- **Task description**: Please report each line of the data below that contains "Computer".

Records contained in a dataset:
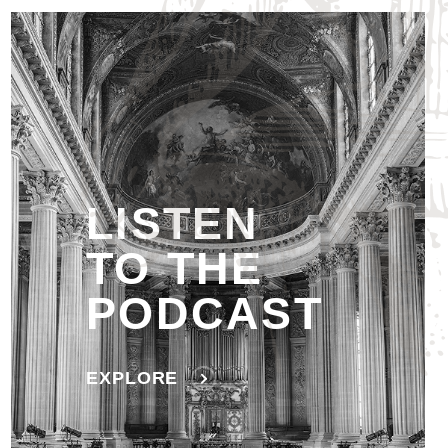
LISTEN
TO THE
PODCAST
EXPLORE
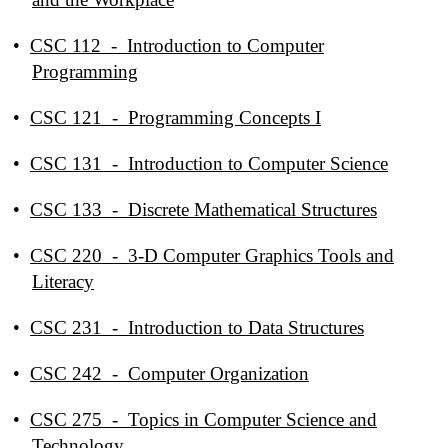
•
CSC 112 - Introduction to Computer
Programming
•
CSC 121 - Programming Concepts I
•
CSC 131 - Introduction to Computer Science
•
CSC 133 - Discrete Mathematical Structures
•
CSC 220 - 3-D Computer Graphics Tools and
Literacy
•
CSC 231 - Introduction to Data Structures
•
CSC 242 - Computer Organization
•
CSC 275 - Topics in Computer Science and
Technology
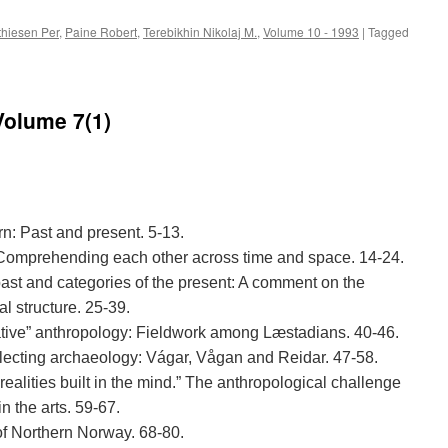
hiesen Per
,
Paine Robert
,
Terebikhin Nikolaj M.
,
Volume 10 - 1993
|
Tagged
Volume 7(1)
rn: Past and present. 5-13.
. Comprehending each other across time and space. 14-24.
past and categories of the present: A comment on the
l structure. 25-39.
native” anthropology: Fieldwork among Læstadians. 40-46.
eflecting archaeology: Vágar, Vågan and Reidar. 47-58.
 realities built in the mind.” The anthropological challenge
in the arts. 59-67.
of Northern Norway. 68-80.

- **Task response**:
CSC 112 - Introduction to Computer
CSC 131 - Introduction to Computer Science
CSC 220 - 3-D Computer Graphics Tools and
CSC 242 - Computer Organization
CSC 275 - Topics in Computer Science and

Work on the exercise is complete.